Er hörte im Traum noch immer die kristalline Stimme, die von einer nahenden Verwandlung sprach. Nicht in Worten, die sich greifen ließen, sondern in Bildern und Empfindungen, die sich direkt in sein Bewusstsein einprägten wie Siegel in weiches Wachs. Von Schwellen, die sich öffneten, von Mustern, die sich verschieben werden, von einer Zeit, die einst kommen wird und in der die alten Gewissheiten neu gedacht werden mussten.

Und in den Spiegeln seines Zimmers – er hatte sie nie zuvor als etwas Besonderes wahrgenommen – glaubte er, für einen flüchtigen Moment, unmögliche Formen zu sehen, die ihm zugewandt schienen. Schattierungen, die nicht ganz Schatten waren, Reflexionen, die mehr spiegelten als nur das Zimmer, in dem er lag. Als würden die Spiegel nicht nur zeigen, was vor ihnen war, sondern auch das, was dahinter lag, in jenen Räumen, die das gewöhnliche Auge nicht sehen kann.

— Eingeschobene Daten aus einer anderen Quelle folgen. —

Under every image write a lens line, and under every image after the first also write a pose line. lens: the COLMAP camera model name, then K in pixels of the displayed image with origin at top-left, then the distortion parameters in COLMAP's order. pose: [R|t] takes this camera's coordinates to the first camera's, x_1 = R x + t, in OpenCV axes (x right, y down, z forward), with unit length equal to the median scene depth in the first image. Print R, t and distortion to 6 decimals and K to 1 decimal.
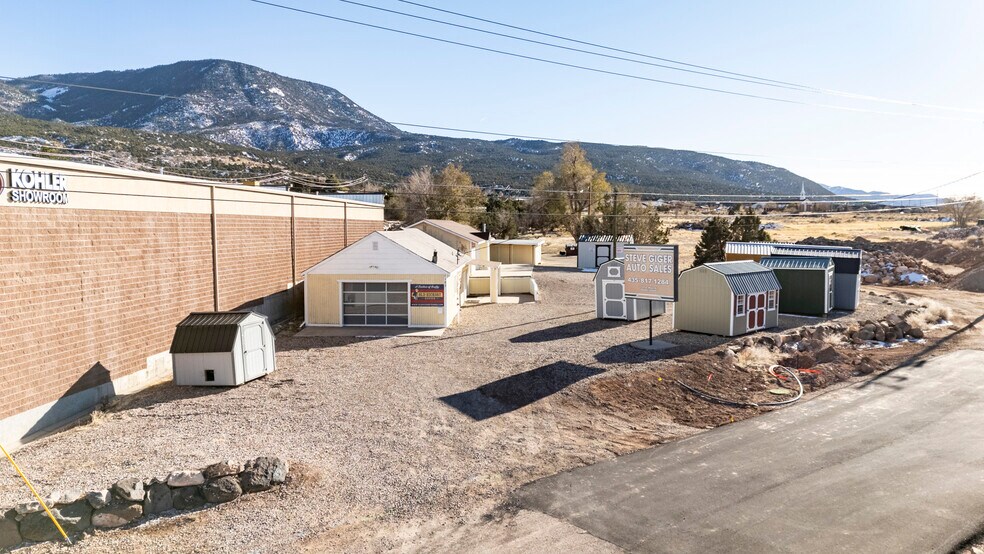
lens RADIAL K [[716.3, 0, 492.0], [0, 716.3, 277.0], [0, 0, 1]] dist [0.083433, -0.090391]
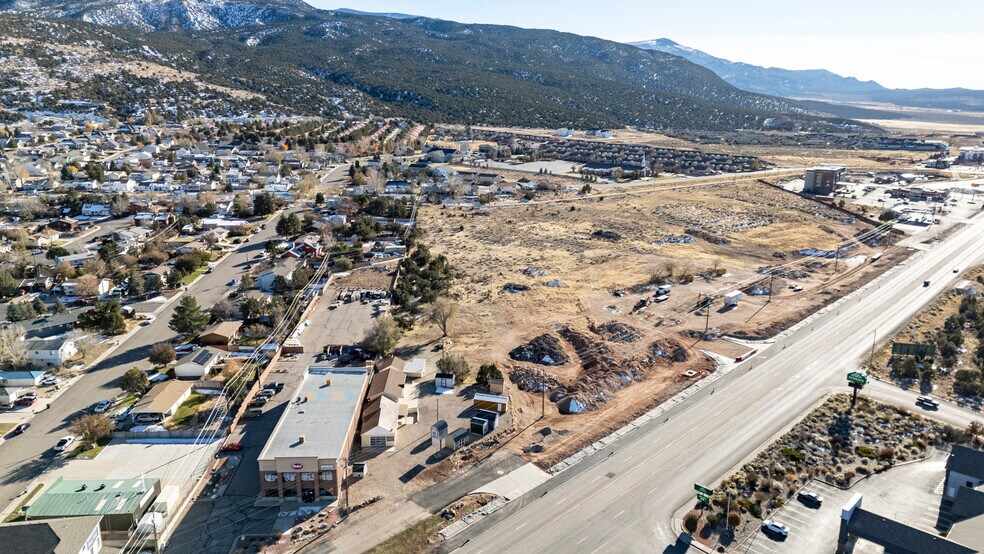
lens RADIAL K [[716.3, 0, 492.0], [0, 716.3, 277.0], [0, 0, 1]] dist [0.083433, -0.090391]
pose [[0.992716, -0.020421, 0.118733, 0.000441], [-0.001092, 0.983964, 0.178366, -0.031662], [-0.120472, -0.177197, 0.976774, -0.058418]]
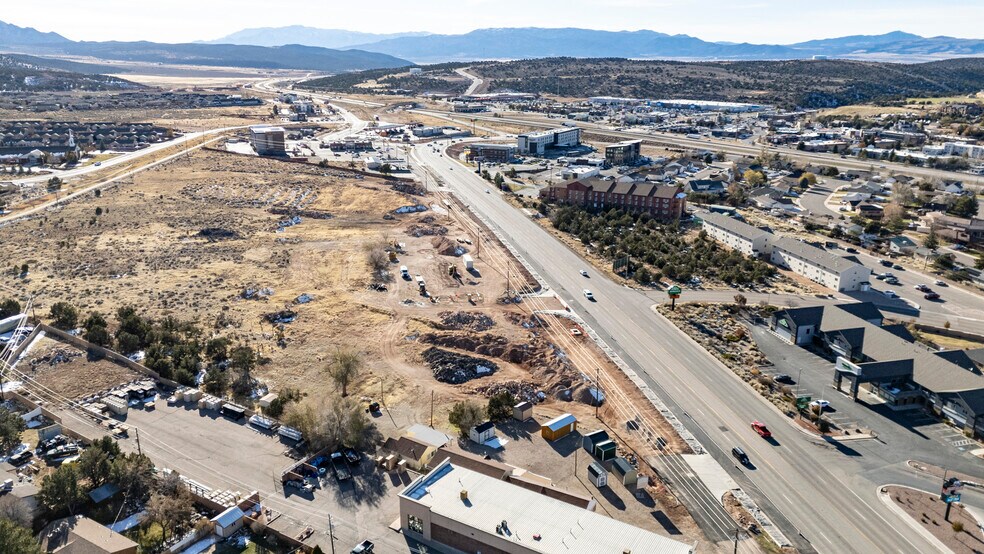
lens RADIAL K [[716.3, 0, 492.0], [0, 716.3, 277.0], [0, 0, 1]] dist [0.083433, -0.090391]
pose [[0.436864, -0.265701, 0.859391, -0.056717], [0.058757, 0.961769, 0.267485, -0.038066], [-0.897606, -0.066360, 0.435774, -0.000820]]
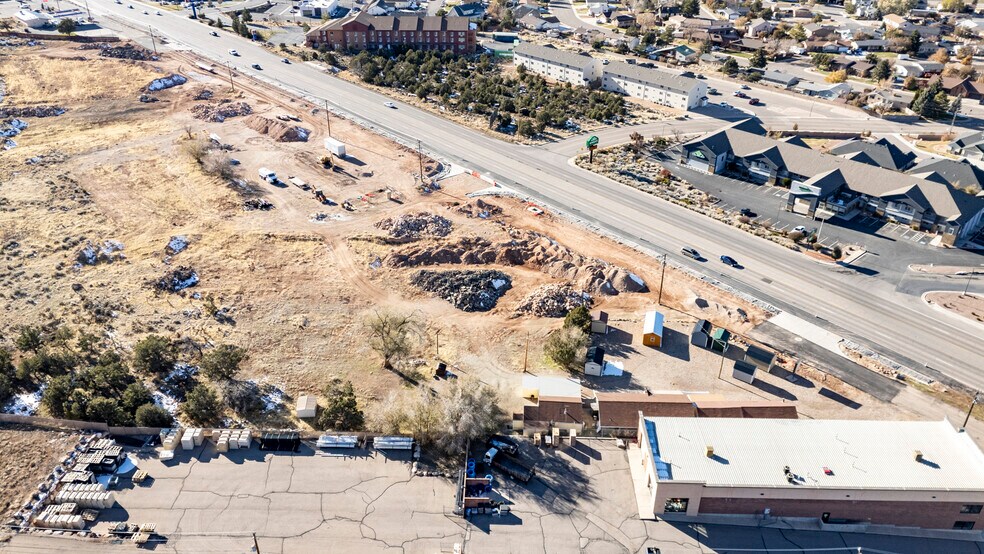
lens RADIAL K [[716.3, 0, 492.0], [0, 716.3, 277.0], [0, 0, 1]] dist [0.083433, -0.090391]
pose [[-0.065794, -0.510575, 0.857312, -0.046840], [0.071589, 0.854545, 0.514421, -0.042540], [-0.995262, 0.095220, -0.019672, 0.042891]]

Er erschrak nicht. Seltsamerweise fühlte er sich nicht bedroht von diesen Erscheinungen, sondern auf eine vertraute Weise begleitet, als hätte er sein Leben lang allein in einem Haus gelebt und würde nun erst bemerken, dass es immer schon von anderen bewohnt war, die nur darauf gewartet hatten, dass er bereit war, sie wahrzunehmen.

Draußen lag die Stadt Rasnal still unter dem winterlichen Sternenhimmel. Die Monde standen in ihrer besonderen Konstellation, von der die alten Texte sprachen, jene seltene Ausrichtung, die sich nur einige male in jeder Generationen ereignete. Ihr Licht fiel durch die Fenster in Tharons Gemach und warf silberne, violette und tief rote Muster auf den Boden, die sich langsam bewegten, während die Nacht voranschritt.

In dieser Nacht, in der die Welten einander näher waren als sonst, lag Tharon in jenem Zwischenreich zwischen Schlaf und Wachen, und alles um ihn herum – die Spiegel, das Mondlicht, die flüsternden Schatten – schien zu atmen im Rhythmus eines großen, unsichtbaren Herzens. Als sei die ganze Welt ein lebendiges Wesen, und er selbst nur ein kleiner Teil davon, der gerade erst begann zu verstehen, dass er niemals getrennt gewesen war, sondern immer schon verbunden, eingebettet in ein Gewebe von Beziehungen, das sich über alle sichtbaren Grenzen hinaus erstreckte.

Und in dieser Nacht, während die Sterne ihre ewigen Kreise zogen, die Monde ihren seltenen Tanz vollführten, und Barkuz, das Band, dass sich so vertraut um seine Welt wandte, wie ein Gürtel, der alles zusammenhält, während die Stadt schlief und die Welt sich nach innen wendete, begann für Tharon etwas Neues. Nicht mit Fanfaren oder dramatischen Ereignissen, sondern still und sachte, wie ein Samenkorn, das in der Erde liegt und zu keimen beginnt, unsichtbar noch, aber bereits lebendig, bereits auf dem Weg zu dem, was es werden wird.

Die Netheri hatten ihn berührt, hatte Vilenor gesagt. Und Tharon spürte, während er in dieser Nacht zwischen den Welten schwebte, dass diese Berührung nicht das Ende seiner Reise war, sondern erst ihr wahrer Anfang.


"Die Netheri existieren in jenem subtilen Zwischenraum, wo unser Bewusstsein die Grenzen der konventionellen Realität berührt. Wer ihren Ruf hört, wird nie wieder derselbe sein."